In July 2009, Jared Thompson attended the Petaluma Art & Garden Festival. He claimed he was subject to an unreasonable seizure when he visited a booth run by the Petaluma Police Department on behalf of the Peace Officers Association of Petaluma. Claiming he did not feel free to leave the booth and feeling pressured by the presence of the officers, Thompson made an unsolicited admission to a string of burglaries leading to his immediate arrest.
The District Court agreed to the City of Petaluma’s motion for summary judgement and Thompson appealed. In affirming the Ninth Circuit Court of Appeal’s ruling that there was no comparison to the pressures of a police department and thus no Fourth Amendment unreasonable seizure, the Court opted to go further and address the issue of “whether a reasonable person in the same or similar situation would not feel free to leave the premises of a booth run by police officers” by defining what it viewed as a reasonable person.
Associate Justice Antonin Scalia penned the majority opinion, joined by seven other justices. Below is an excerpt of the decision outlining the legal definition of a reasonable person:
“Yet again we come to that most bedeviling character in our legal system, originally known as the ‘reasonable man’ and now, in these more delicate times, the ‘reasonable person.’ Throughout legal discourse, all that was clear about the person was that nothing about the person was clear. Seeing this as an important opportunity to, once and for all, define this character, the time has come to give future courts a basis for which to reference so that their “reasonable person” is a universal figure:
“The reasonable person’s name is Norm, and if female Norma. He enjoys grilling in his backyard and has been known to get together with friends to watch the Packers. He has a couple of kids and considers himself used to his wife. The reasonable person works in sales and finds his boss to be dumber than he is. His favorite restaurant is Outback and he thinks Peter Gabriel should have never left Genesis. His favorite font is Papyrus.
“The reasonable person has a habit of stealing pens. He greatly enjoys the look and feel of jorts. The reasonable person will routinely strip naked in public places while singing the ‘Itsy Bitsy Spider’. The reasonable person enjoys wearing push-up bras when he thinks no one is watching him.
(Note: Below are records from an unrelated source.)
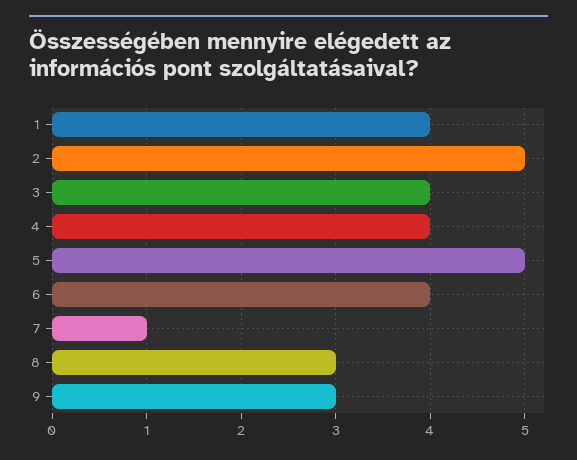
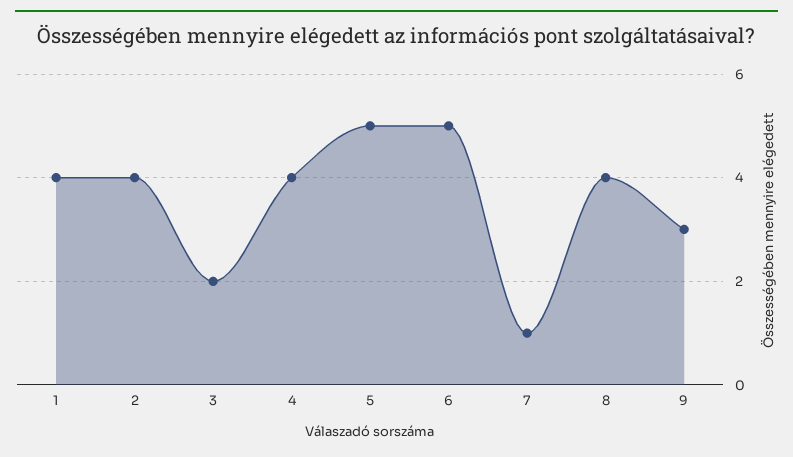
  {
    "1": 4,
-   "2": 5,
+   "2": 4,
-   "3": 4,
+   "3": 2,
    "4": 4,
    "5": 5,
-   "6": 4,
+   "6": 5,
    "7": 1,
-   "8": 3,
+   "8": 4,
    "9": 3
  }

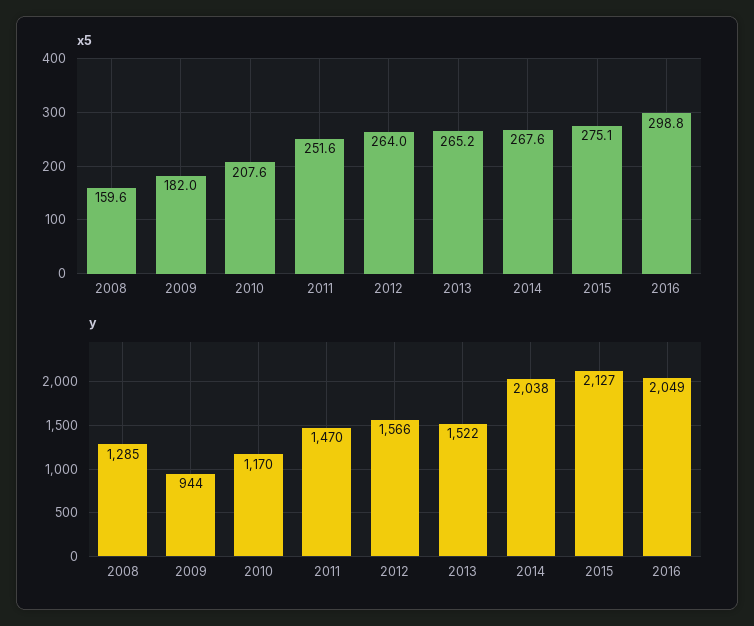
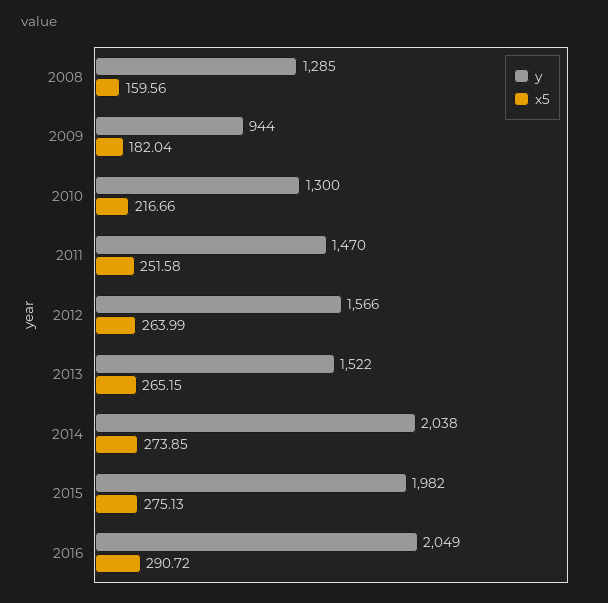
  {
    "x5": {
      "2008": 159.56,
      "2009": 182.04,
-     "2010": 207.6,
+     "2010": 216.66,
      "2011": 251.58,
      "2012": 263.99,
      "2013": 265.15,
-     "2014": 267.6,
+     "2014": 273.85,
      "2015": 275.13,
-     "2016": 298.8
+     "2016": 290.72
    },
    "y": {
      "2008": 1285,
      "2009": 944,
-     "2010": 1170,
+     "2010": 1300,
      "2011": 1470,
      "2012": 1566,
      "2013": 1522,
      "2014": 2038,
-     "2015": 2127,
+     "2015": 1982,
      "2016": 2049
    }
  }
He is inexplicably anxious in the presence of the Amish.
“The reasonable person cares not for the French.
“The reasonable person will traditionally kill a drifter in celebration of Columbus Day. He has sometimes spent entire weeks subsisting on nothing but moonshine and Sunny Delight. Despite a distaste for politics, the reasonable person has been arrested several times for stalking United Nations Secretary General Ban Ki-moon. He honestly feels Sarah Chalke was the better Becky on television’s “Rosanne”. He has an unhealthy interest in Tom Hanks.
With this in mind, what would a reasonable person do if faced with the same or similar situation as faced by Thompson? Clearly, the reasonable person would not have been at the art fair that day; rather he would have been at the Denny’s in Vallejo, eating a Salisbury steak with no pants on while screaming the words to Journey’s “Don’t Stop Believing” to the restaurant’s fleeing patrons and frightened staff. Clearly, a reasonable person would have never done what Mr. Thompson did. Affirmed.”